Nuts and Bolts of Tier 3:

Must work 25 years (already in place since 2012).

5 year final average salary calculation: This remains the same as it is for all employees hired in 2012 or later.

Multiplier remains the same as long as you work 25 years which is 2.5% X years of service or 62.5% at 25 years and 80% at 30 years. This is the same it is today. However, as long as you have at least 15 years of service and meet the 55 age requirement you can collect a reduced pension with a reduced multiplier. This is an IMPROVEMENT from today as those hired since 2012 and leave before 25 years of service are not eligible for any pension.

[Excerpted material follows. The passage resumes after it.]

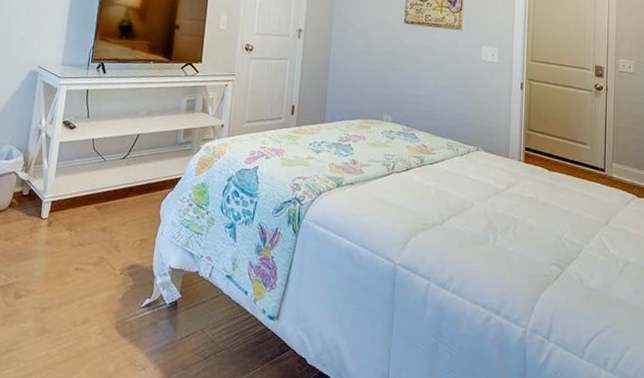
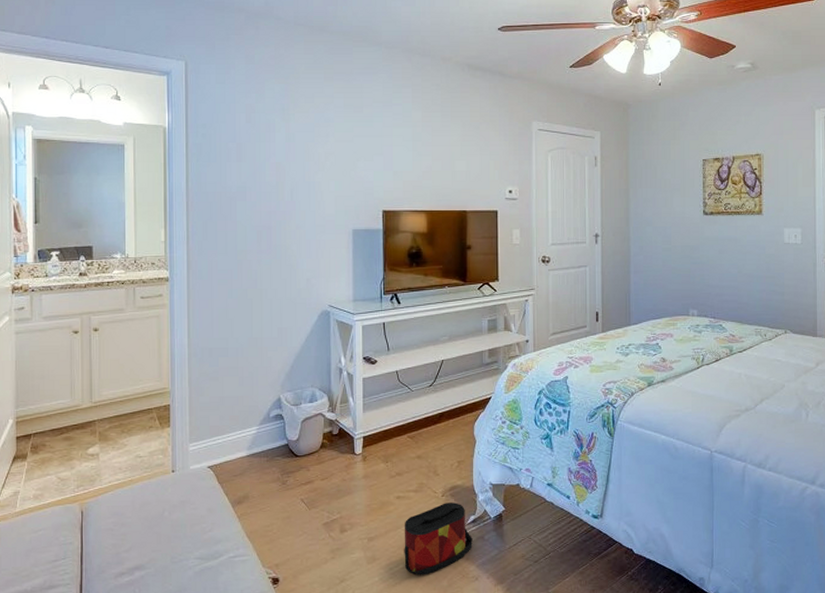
bag: none [73,281,145,357] -> present [404,502,473,576]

Must be 55 years old to start drawing a pension. This is an increase from the current 52.5; however, other states around us are now up to 57 years old to start collecting for new hires. Also, there will be an option (like there is for Social Security) that someone who meets the 25 years of service requirement could begin collecting a reduced pension at 52.5 years of age if they so desire.

Same 3% / 3% deferred compensation plan that the 2012 – 2017 people will be getting. This is in addition to their normal pension and is meant to offset the loss of DROP. This is an IMPROVEMENT from the current structure where they get nothing.

50 / 50 split of contributions. Each side will pay 50% the contribution rate. This is a change as now the employee pays a fixed rate. It is important to note that they will be only paying based of what happens in Tier 3. They will not be paying for OUR unfunded liabilities, so there rate will be around 9% or so.

COLA: The COLA is the same as above; however, if the funded ratio for tier 3 gets below certain points then the COLA gets reduced and/or eliminated. There is also a 7 year wait or be at least 60 years old to begin receiving the COLA. This applies to tier 3 only.

Pensionable pay cap: $110,000 cap on pensionable pay. This will be adjusted on an on-going basis to keep up with inflation / wage growth. The legislators are tired of seeing management personnel leaving with what is in their opinion, excessive pensions and DROP accounts. They wanted it capped at $90,000 a year to start. We got to the $110,000 number because we looked at first line supervisors for both fire and police and wanted to make sure that is was above their current salaries.

Those are the nuts and bolts of the pension reform package. There are other little things relating to governance, like Fire and Police will get half of the seats on PSPRS which previously has been controlled by the employers etc. Also, for the tier 3 people one change from the attached document is that the tier 3 pension will be the default choice not the 401K type plan if they fail to make a choice in the first 90 days of employment.

Did we get everything we wanted? No. Did the other side get everything they wanted? No. In the end we have an agreement that fixes the structural problem with PSPRS and enables us to provide a pension system that will remain solvent and be able to provide benefits for future generations of employees.  I would say that there is a lot in the new tier 3 that makes it better than the current tier for those hired in 2012 or later.